Despite the rain, the fountain was still running, sending its frail plumes of water upward against the cascade from above. We sat under cover of the surrounding veranda roof, dry and warm in the humid air as we watched the downpour and sipped sweet tea.

"And the hundred million cowards," Abdul Ghani continued, pinching the handle of the teacup between his plump fingers, "they are the bureaucrats and paper shufflers and pen-pushers who permit the rule of the evil men, and look the other way. They are the head of this department, and the secretary of that committee, and the president of the other association. They are managers, and officials, and mayors, and officers of the court. They always defend themselves by saying that they are just following orders, or just doing their job, and it's nothing personal, and if they don't do it, someone else surely will. They are the hundred million cowards who know what is going on, but say nothing, while they sign the paper that puts one man before a firing squad, or condemns one million men to the slower death of a famine."

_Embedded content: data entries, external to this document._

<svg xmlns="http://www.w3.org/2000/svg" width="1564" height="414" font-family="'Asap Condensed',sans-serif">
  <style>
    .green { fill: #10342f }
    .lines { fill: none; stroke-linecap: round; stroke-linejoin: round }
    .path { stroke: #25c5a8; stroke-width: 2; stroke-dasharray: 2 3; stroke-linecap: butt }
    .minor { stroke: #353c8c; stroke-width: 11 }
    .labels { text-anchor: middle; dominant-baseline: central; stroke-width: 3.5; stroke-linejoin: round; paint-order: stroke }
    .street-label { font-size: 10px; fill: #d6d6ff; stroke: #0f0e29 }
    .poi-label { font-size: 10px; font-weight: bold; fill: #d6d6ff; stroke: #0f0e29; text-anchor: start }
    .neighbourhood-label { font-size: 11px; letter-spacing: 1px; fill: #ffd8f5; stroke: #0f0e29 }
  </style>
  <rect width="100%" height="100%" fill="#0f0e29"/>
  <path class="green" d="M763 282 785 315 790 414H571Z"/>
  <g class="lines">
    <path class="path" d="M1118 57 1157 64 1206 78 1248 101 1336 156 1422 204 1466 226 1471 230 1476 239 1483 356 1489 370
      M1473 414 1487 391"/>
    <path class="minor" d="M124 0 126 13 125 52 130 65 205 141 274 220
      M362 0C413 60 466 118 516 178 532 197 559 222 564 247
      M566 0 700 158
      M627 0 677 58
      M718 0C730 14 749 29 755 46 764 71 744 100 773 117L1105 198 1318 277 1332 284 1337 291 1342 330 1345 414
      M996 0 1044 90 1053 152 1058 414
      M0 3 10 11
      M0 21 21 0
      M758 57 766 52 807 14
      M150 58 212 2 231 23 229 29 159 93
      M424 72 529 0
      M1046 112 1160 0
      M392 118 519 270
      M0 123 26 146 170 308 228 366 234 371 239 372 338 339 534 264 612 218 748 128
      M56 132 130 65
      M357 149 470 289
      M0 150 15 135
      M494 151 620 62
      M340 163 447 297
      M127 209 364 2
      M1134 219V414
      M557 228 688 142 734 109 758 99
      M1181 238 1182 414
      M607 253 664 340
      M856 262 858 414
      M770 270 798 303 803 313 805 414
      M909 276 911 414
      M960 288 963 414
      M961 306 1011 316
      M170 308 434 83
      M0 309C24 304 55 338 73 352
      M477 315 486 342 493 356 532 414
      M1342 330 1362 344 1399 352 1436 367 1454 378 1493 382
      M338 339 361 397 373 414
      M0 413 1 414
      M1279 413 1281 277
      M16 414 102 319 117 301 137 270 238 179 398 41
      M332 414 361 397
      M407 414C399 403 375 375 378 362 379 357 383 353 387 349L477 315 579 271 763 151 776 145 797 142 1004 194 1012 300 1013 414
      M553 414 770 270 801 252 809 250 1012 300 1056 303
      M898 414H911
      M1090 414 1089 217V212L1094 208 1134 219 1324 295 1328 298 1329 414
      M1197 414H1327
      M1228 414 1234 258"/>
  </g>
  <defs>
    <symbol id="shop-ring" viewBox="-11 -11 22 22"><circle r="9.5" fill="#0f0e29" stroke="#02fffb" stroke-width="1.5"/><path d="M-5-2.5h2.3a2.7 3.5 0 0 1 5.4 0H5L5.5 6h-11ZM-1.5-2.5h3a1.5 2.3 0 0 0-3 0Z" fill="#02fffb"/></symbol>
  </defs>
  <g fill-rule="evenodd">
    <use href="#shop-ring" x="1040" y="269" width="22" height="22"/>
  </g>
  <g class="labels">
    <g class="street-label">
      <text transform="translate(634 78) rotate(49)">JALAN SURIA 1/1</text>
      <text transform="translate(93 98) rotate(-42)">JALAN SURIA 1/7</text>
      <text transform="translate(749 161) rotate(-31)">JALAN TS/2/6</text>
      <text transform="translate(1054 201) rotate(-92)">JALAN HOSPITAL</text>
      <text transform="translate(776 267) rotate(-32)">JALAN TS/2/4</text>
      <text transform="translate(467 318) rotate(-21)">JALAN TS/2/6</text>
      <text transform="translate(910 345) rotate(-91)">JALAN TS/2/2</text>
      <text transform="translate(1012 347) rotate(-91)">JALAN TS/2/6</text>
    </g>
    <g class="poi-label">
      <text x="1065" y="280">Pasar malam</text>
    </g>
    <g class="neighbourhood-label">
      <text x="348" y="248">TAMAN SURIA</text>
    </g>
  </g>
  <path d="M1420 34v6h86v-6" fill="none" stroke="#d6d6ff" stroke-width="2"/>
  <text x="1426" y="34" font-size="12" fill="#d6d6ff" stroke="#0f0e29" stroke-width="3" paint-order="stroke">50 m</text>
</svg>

He fell silent, staring into the mandala of veins on the back of his hand. A few moments later, he shook himself from his reverie and looked at me, his eyes gleaming in a gentle, affectionate smile.

"So, that's it," he concluded. "The world is run by one million evil men, ten million stupid men, and a hundred million cowards.

The rest of us, all six billion of us, do pretty much what we are told!"